10.11.2005

Odd train of thought.

I'm going to share a somewhat nutty train of thought.

I was jotting down ideas for stories and letting my mind ramble before doing some editing, and I found myself thinking about Freddie Krueger. Now, I haven't watched all the movies, and the ones I have watched I don't recall fully.

I was wondering what would happen if Freddie met, in dreams, someone who had no fears or guilt. Not someone brave or noble, not someone innocent, but someone who had truly looked at all the demons inside, spat them up, and ate them. Someone at peace. Could there be a person like that, and if so, could you make a story about it? Or would it be meaningless?

From there I started thinking about horror. How do you deal with perfection from a horror-story perspective? Aha. Vampires cannot face crosses: a symbol of horror and a symbol of perfection.

Back to Freddie. If Freddie drew back and hissed away from a "perfect" character, that would suck. A "perfect" character would have no conflicts, wouldn't really be a part of the story.

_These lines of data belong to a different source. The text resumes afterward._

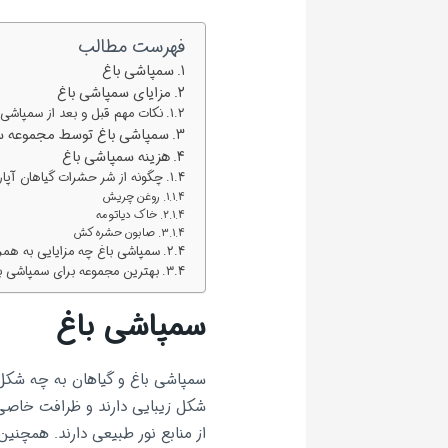
فهرست مطالب
سمپاشی باغ
مزایای سمپاشی باغ
نکات مهم قبل و بعد از سمپاشی 
سمپاشی باغ توسط مجموعه سب
هزینه سمپاشی باغ
چگونه از شر حشرات گیاهان آپا
روغن چریش
خاک دیاتومه
صابون حشره کش
سمپاشی باغ چه مزایایی به همرا
بهترین مجموعه برای سمپاشی با
سمپاشی باغ
سمپاشی باغ و گیاهان به چه شکل 
شکل زیبایی دارند و ظرافت خاصی به
از منابع نور طبیعی دارند. همچنی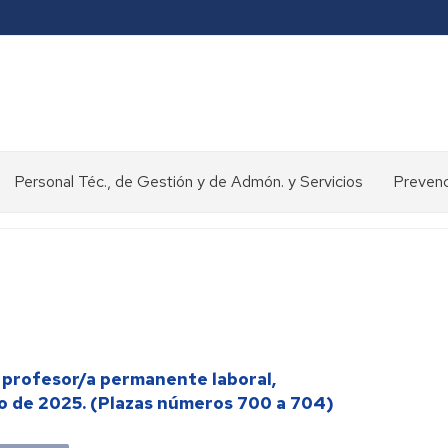
Personal Téc., de Gestión y de Admón. y Servicios
Prevenc
Concursos
y
oposiciones
>
Selección
de
personal
e profesor/a permanente laboral,
o de 2025. (Plazas números 700 a 704)
Normativa
y
procedimientos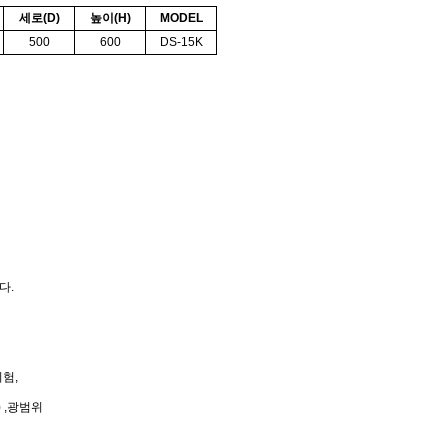
세로(D)
높이(H)
MODEL
500
600
DS-15K
다.
험,
 ,광범위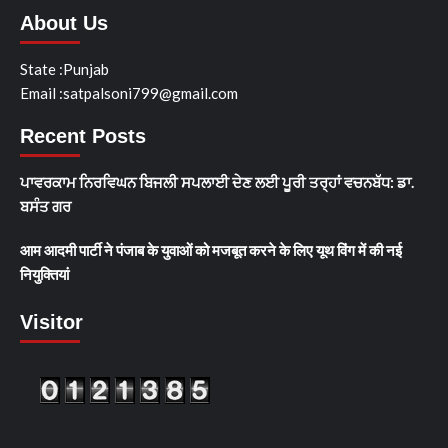
About Us
State :Punjab
Email :satpalsoni799@gmail.com
Recent Posts
ਪਾਵਰਕਾਮ ਨਿਰਵਿਘਨ ਬਿਜਲੀ ਸਪਲਾਈ ਦੇਣ ਲਈ ਪੂਰੀ ਤਰ੍ਹਾਂ ਵਚਨਬੱਧ: ਡਾ.
ਬਸੰਤ ਗਰ
आम आदमी पार्टी ने पंजाब के युवाओं को मजबूत करने के लिए यूथ विंग में की नई
नियुक्तियां
Visitor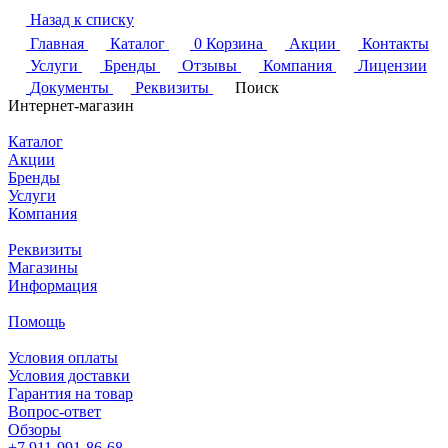
Назад к списку
Главная
Каталог
0
Корзина
Акции
Контакты
Услуги
Бренды
Отзывы
Компания
Лицензии
Документы
Реквизиты
Поиск
Интернет-магазин
Каталог
Акции
Бренды
Услуги
Компания
Реквизиты
Магазины
Информация
Помощь
Условия оплаты
Условия доставки
Гарантия на товар
Вопрос-ответ
Обзоры
+7 911-991-86-68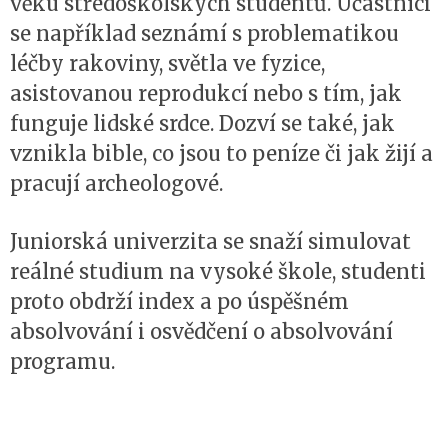
věku středoškolských studentů. Účastníci
se například seznámí s problematikou
léčby rakoviny, světla ve fyzice,
asistovanou reprodukcí nebo s tím, jak
funguje lidské srdce. Dozví se také, jak
vznikla bible, co jsou to peníze či jak žijí a
pracují archeologové.
Juniorská univerzita se snaží simulovat
reálné studium na vysoké škole, studenti
proto obdrží index a po úspěšném
absolvování i osvědčení o absolvování
programu.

Next tangent. What would the dreams of a perfect person be like? They'd probably never have nightmares. It must be night after night of bliss, or night after night of adventures in which nobody ever suffers anything horrible.

Next tangent. One of the characters in Sandman, Barbie, has night after night of harmless adventures for most of her life, but it doesn't make her a perfect person; contrariwise, it allows her to remain shallow and unable to cope with the more painful aspect of her life. It isn't until she has a terrible nightmare and then stops dreaming that she starts to face her problems.

Next tangent. A continuous diet of dreams without nightmares must be terrible. Imagine if you never woke in a sweat, never were relieved when you woke up. There have been quite a few points in my life where having nightmares--and learning how to conquer them--has made a big difference.

Next tangent. One of the things that Carlos Castaneda talks about in his books is the power you derive from learning how to control your dreams. I thought the idea was fascinating for a time years ago, but abandoned it because it's a little sad: if you have control over your dreams, what's to make you face up to your nightmares? What's to make you learn the things you don't want to learn? With that kind of power over yourself, what's to keep you from turning into something horrible?

Next tangent. One of the things that Zen Buddhists say is "Kill the Buddha." What if, in this context, you read nightmares as the Buddha? "Kill the Buddha." Does that mean destroy the things you use to teach yourself what you wouldn't otherwise learn? Destroy your nightmares?

So. Being a writer, I think, "What if some guy went out there to learn the truth about everything and went slightly awry, so now he has this huge amount of power, is englightened on top of that (because you can be enlightenend without meaning anything good for anybody else) and therefore has this key into other people's psyches, and has nothing to keep him in check?"

Wait. That sounds like Freddie Krueger. My theory is that he's some kind of dark Buddha, having killed his own conscience in an effort in order to better control it, and now he's going through this mockery of "enlightening" others because some kinds of understanding are like a virus, but that's another tangent.